### Source material
+++

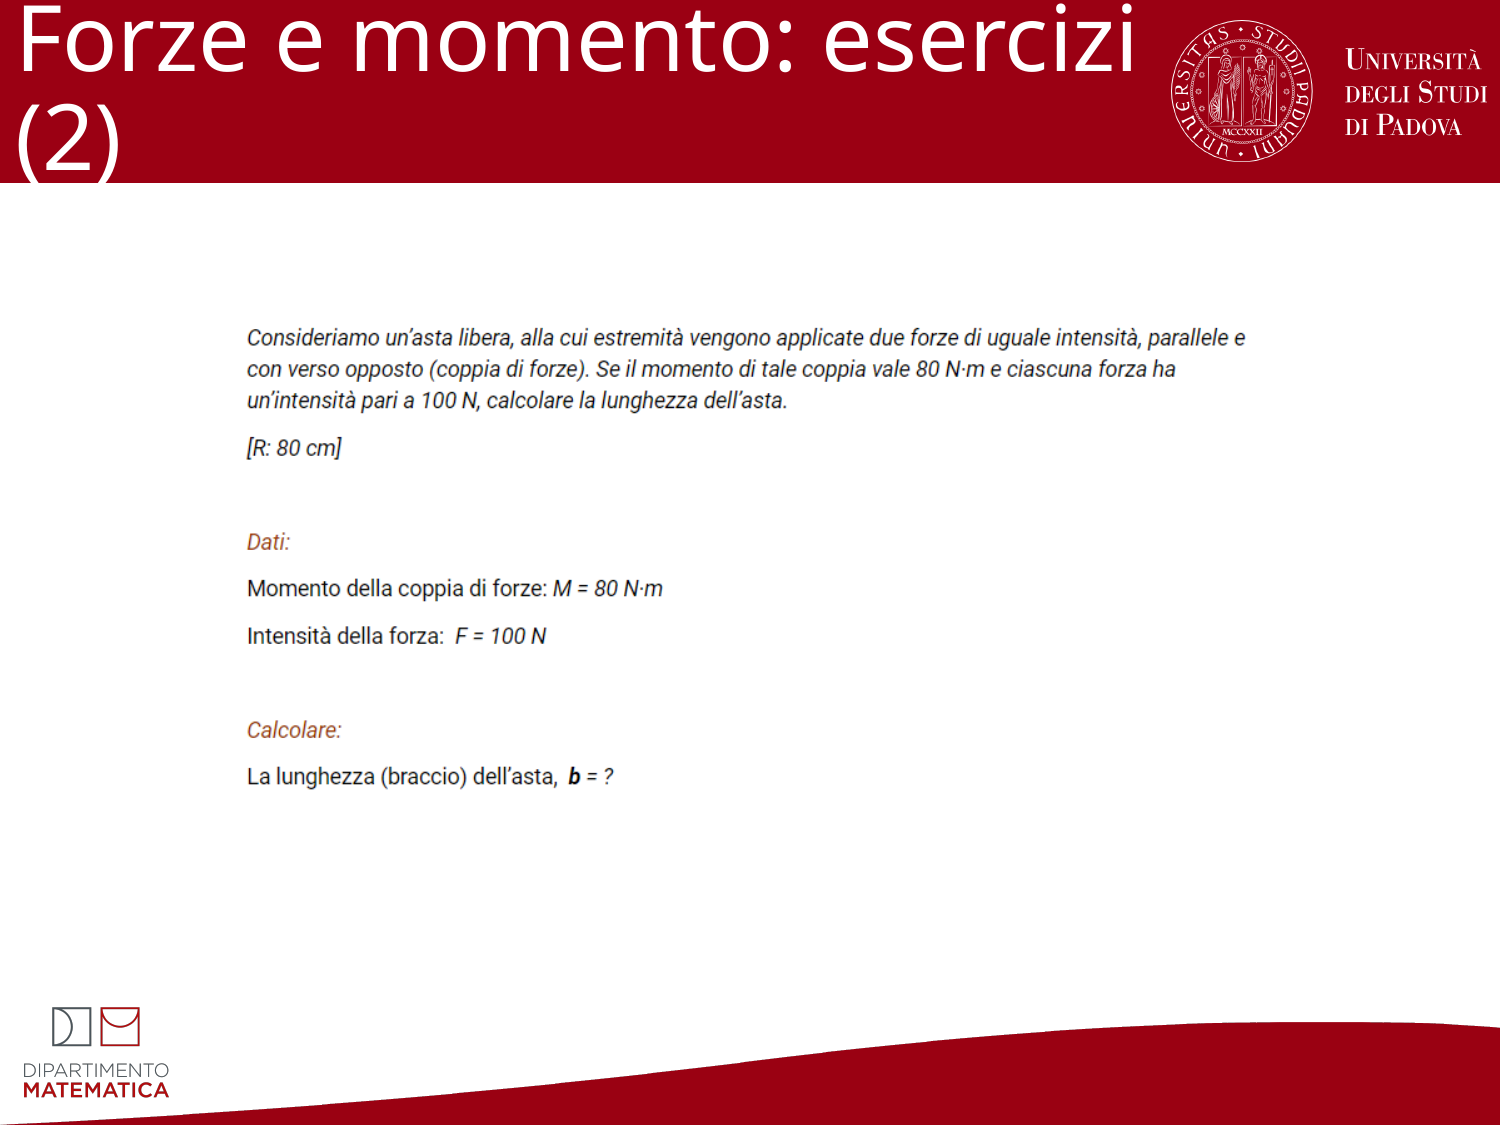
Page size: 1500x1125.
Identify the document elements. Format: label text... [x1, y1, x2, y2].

picture [234, 308, 1266, 817]
picture [1171, 20, 1487, 162]
picture [0, 1007, 1500, 1125]
title Forze e momento: esercizi (2) [0, 0, 1159, 183]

+++

### What you will do
When copying the listing, skip the pictures and keep each line exactly as written.

### Answer for the task
Page size: 1500x1125.
Identify the document elements. Format: label text... [x1, y1, x2, y2].

picture [234, 308, 1266, 817]
picture [1171, 20, 1487, 162]
picture [0, 1007, 1500, 1125]
title Forze e momento: esercizi (2) [0, 0, 1159, 183]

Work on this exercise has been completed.